▸ ACTIVITY
Write out part of the data below as a Markdown table with two columns, Row and Text, numbering each line and skipping blank ones. Begin at the line that has "Accompagnant éducatif et social" and stop after the line that has "The Aggravated Battery series".

▸ INPUT MATERIAL
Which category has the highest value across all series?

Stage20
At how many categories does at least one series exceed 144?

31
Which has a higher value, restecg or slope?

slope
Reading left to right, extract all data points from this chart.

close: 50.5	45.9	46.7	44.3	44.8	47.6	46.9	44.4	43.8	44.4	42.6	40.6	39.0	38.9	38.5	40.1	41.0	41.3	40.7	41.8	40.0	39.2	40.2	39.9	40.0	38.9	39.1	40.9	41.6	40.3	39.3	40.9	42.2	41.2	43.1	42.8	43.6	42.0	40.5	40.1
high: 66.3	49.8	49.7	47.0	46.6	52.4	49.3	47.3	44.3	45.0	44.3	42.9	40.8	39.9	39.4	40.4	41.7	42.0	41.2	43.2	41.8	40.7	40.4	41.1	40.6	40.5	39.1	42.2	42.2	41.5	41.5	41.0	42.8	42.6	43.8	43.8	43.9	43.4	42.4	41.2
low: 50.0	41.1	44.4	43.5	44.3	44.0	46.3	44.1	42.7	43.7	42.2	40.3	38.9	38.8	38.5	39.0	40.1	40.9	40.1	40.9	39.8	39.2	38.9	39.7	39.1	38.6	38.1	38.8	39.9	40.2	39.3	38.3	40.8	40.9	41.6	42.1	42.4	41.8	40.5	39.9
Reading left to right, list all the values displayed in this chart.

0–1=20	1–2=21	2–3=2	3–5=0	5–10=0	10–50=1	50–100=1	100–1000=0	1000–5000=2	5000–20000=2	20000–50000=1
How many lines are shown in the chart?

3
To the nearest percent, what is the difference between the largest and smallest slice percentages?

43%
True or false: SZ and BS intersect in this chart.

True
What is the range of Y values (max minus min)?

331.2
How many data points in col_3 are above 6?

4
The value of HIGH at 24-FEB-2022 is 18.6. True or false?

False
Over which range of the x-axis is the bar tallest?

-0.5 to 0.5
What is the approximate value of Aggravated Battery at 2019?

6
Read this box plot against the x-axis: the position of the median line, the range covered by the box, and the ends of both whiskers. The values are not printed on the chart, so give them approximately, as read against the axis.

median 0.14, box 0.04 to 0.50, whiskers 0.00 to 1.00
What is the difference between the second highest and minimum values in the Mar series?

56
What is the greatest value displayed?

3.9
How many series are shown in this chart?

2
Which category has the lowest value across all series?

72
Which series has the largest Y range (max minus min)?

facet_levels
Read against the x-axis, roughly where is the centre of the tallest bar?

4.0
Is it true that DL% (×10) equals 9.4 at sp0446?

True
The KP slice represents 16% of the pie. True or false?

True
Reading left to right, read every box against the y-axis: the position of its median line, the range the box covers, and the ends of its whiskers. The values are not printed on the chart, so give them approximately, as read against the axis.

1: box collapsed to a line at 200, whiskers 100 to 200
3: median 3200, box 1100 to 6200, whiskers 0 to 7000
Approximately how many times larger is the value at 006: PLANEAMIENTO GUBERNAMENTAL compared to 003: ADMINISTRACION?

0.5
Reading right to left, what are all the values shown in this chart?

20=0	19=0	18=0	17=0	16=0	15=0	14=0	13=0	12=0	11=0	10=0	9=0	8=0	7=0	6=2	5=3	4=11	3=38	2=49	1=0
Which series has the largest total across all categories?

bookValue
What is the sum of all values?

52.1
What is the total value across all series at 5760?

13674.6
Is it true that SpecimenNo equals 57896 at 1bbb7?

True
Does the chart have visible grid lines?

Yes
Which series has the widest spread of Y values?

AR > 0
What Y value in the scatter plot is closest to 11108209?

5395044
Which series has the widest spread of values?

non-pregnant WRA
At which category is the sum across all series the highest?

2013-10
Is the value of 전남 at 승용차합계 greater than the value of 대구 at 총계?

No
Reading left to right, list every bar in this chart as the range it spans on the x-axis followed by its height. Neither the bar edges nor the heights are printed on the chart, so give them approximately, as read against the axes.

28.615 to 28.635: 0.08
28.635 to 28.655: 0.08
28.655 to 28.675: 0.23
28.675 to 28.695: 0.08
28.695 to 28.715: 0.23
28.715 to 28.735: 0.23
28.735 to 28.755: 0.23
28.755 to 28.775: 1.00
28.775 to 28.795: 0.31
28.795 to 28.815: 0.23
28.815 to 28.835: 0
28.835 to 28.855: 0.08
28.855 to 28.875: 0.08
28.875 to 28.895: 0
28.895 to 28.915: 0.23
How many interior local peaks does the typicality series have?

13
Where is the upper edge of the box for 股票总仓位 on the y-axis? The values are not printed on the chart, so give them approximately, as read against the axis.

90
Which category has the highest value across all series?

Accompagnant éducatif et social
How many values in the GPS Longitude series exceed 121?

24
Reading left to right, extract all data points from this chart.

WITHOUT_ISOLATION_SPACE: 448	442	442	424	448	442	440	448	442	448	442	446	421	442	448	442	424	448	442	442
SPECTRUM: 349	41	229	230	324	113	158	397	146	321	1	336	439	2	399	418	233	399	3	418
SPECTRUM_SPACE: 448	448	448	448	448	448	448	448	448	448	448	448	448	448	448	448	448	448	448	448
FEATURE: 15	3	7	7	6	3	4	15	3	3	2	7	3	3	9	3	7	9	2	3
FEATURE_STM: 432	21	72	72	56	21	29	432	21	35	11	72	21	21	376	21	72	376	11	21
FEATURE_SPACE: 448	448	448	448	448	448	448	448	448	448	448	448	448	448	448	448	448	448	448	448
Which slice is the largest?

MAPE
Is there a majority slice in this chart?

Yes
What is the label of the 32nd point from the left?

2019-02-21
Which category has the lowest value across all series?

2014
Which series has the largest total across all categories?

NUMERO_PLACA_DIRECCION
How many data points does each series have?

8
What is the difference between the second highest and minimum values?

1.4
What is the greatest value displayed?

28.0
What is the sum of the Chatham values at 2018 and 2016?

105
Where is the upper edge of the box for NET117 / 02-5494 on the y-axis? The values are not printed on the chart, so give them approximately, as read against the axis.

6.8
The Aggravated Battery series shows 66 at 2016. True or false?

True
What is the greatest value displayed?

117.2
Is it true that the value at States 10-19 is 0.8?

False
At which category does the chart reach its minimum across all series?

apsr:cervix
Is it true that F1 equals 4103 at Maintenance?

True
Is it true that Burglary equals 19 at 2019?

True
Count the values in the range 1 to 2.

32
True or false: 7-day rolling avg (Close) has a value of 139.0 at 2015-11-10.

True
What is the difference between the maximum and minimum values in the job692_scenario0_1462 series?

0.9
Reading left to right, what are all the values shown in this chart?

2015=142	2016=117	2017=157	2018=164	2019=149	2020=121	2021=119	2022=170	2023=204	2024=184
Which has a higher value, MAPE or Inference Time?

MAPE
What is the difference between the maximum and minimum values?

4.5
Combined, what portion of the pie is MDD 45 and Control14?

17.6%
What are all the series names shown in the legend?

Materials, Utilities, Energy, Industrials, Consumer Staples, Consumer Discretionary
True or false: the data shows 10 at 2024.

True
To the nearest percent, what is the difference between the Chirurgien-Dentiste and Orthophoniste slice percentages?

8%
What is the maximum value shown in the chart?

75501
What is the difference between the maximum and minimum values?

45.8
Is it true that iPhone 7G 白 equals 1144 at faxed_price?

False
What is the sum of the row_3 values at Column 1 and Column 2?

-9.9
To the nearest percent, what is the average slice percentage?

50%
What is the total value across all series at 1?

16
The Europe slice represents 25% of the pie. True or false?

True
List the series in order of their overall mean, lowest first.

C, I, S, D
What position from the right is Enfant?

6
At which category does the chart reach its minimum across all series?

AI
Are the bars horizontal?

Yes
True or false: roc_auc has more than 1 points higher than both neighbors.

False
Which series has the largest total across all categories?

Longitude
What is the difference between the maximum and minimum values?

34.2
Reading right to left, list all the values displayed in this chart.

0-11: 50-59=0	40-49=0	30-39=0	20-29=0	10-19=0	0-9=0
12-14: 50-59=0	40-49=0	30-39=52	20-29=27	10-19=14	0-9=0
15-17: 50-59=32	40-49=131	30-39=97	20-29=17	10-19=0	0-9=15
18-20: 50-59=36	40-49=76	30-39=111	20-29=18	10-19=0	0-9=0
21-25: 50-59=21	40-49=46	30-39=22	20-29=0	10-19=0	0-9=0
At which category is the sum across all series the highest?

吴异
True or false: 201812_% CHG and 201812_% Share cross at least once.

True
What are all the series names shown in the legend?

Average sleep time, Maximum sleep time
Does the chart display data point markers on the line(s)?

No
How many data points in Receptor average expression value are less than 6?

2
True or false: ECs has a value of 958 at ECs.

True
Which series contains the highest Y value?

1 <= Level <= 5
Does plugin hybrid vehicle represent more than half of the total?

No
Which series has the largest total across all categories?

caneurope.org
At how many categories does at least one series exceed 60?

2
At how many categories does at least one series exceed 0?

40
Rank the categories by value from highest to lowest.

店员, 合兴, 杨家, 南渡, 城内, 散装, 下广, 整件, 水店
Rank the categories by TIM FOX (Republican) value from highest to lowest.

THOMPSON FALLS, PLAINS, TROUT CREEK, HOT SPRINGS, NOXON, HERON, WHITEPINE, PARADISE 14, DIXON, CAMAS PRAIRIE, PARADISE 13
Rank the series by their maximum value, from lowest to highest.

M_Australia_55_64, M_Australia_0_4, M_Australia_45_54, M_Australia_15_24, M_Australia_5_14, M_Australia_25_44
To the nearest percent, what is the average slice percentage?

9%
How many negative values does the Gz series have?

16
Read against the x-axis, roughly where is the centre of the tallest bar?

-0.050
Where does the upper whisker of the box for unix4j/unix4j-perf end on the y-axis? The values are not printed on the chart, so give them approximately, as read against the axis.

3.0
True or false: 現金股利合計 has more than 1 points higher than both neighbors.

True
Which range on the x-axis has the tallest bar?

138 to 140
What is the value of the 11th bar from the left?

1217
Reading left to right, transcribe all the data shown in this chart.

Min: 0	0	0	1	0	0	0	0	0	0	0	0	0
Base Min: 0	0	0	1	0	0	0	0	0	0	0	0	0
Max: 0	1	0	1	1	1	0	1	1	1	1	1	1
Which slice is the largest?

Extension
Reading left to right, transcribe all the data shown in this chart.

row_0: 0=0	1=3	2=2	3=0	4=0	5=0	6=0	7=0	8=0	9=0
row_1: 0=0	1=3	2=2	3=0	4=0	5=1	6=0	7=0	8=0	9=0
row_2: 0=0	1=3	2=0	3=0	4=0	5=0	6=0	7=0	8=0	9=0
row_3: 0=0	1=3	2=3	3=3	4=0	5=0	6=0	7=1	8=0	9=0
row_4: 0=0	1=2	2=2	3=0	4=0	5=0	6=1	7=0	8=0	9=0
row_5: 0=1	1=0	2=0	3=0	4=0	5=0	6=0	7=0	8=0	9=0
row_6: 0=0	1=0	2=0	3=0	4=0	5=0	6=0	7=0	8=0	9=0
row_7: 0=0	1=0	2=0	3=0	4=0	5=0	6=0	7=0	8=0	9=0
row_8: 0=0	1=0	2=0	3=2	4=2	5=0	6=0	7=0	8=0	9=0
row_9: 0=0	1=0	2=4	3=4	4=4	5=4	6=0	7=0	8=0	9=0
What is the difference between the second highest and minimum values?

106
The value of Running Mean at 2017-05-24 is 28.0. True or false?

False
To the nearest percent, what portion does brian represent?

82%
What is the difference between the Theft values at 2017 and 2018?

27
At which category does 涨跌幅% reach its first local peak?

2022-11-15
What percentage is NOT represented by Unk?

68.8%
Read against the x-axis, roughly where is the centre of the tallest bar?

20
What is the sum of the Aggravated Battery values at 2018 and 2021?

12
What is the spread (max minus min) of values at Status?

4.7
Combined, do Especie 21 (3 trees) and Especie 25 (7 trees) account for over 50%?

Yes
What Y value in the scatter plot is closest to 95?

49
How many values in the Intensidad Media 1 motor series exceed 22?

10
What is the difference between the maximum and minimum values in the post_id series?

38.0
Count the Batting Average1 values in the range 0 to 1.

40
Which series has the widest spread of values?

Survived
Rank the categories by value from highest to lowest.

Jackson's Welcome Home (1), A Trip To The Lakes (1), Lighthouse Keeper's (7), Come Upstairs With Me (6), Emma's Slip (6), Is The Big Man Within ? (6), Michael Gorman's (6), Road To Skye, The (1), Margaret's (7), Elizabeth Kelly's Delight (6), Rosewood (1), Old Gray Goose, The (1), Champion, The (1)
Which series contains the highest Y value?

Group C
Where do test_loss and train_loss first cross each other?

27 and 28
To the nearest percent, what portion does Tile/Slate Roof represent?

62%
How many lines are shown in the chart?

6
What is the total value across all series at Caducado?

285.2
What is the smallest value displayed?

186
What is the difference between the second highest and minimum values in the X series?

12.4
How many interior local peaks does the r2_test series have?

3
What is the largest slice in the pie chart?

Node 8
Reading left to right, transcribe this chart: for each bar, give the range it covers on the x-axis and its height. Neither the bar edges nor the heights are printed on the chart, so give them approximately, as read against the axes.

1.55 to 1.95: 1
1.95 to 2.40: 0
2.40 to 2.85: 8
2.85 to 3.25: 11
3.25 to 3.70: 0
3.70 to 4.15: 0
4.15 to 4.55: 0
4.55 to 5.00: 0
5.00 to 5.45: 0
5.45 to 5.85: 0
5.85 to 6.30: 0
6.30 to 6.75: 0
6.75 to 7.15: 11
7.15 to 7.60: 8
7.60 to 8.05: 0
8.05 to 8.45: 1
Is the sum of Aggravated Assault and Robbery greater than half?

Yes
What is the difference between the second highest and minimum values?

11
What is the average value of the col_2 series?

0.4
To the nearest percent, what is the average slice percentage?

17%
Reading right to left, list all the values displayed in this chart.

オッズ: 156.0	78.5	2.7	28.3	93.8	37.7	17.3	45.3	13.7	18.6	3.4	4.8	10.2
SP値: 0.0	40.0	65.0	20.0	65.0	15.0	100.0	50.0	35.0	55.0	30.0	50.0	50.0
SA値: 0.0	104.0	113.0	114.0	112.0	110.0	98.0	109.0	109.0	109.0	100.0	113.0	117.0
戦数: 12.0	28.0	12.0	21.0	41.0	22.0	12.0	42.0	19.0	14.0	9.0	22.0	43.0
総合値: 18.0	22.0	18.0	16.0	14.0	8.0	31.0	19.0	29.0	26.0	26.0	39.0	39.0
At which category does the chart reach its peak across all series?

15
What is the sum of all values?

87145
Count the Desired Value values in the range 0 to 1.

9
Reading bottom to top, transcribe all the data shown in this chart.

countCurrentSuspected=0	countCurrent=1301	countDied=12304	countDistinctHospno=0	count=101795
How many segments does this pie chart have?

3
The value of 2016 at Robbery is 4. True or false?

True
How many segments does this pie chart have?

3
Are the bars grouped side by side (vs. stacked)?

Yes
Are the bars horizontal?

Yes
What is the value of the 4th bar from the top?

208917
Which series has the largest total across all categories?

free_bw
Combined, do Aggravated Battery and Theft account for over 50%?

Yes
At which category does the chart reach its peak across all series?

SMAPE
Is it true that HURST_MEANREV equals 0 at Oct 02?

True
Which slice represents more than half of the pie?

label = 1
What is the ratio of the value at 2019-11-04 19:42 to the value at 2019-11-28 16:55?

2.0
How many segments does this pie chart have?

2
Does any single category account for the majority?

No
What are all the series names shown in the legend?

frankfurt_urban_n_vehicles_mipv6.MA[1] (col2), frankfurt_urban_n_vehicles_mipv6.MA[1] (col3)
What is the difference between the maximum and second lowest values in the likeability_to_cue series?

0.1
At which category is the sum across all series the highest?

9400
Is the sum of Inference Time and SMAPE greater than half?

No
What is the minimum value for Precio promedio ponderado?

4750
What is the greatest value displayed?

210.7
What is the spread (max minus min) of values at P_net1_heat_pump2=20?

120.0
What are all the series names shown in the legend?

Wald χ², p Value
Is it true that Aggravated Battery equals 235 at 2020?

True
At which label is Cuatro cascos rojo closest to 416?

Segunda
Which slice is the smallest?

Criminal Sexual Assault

▸ EXERCISE RESULT
| Row | Text |
|---|---|
| 1 | Accompagnant éducatif et social |
| 2 | How many values in the GPS Longitude series exceed 121? |
| 3 | 24 |
| 4 | Reading left to right, extract all data points from this chart. |
| 5 | WITHOUT_ISOLATION_SPACE: 448	442	442	424	448	442	440	448	442	448	442	446	421	442	448	442	424	448	442	442 |
| 6 | SPECTRUM: 349	41	229	230	324	113	158	397	146	321	1	336	439	2	399	418	233	399	3	418 |
| 7 | SPECTRUM_SPACE: 448	448	448	448	448	448	448	448	448	448	448	448	448	448	448	448	448	448	448	448 |
| 8 | FEATURE: 15	3	7	7	6	3	4	15	3	3	2	7	3	3	9	3	7	9	2	3 |
| 9 | FEATURE_STM: 432	21	72	72	56	21	29	432	21	35	11	72	21	21	376	21	72	376	11	21 |
| 10 | FEATURE_SPACE: 448	448	448	448	448	448	448	448	448	448	448	448	448	448	448	448	448	448	448	448 |
| 11 | Which slice is the largest? |
| 12 | MAPE |
| 13 | Is there a majority slice in this chart? |
| 14 | Yes |
| 15 | What is the label of the 32nd point from the left? |
| 16 | 2019-02-21 |
| 17 | Which category has the lowest value across all series? |
| 18 | 2014 |
| 19 | Which series has the largest total across all categories? |
| 20 | NUMERO_PLACA_DIRECCION |
| 21 | How many data points does each series have? |
| 22 | 8 |
| 23 | What is the difference between the second highest and minimum values? |
| 24 | 1.4 |
| 25 | What is the greatest value displayed? |
| 26 | 28.0 |
| 27 | What is the sum of the Chatham values at 2018 and 2016? |
| 28 | 105 |
| 29 | Where is the upper edge of the box for NET117 / 02-5494 on the y-axis? The values are not printed on the chart, so give them approximately, as read against the axis. |
| 30 | 6.8 |
| 31 | The Aggravated Battery series shows 66 at 2016. True or false? |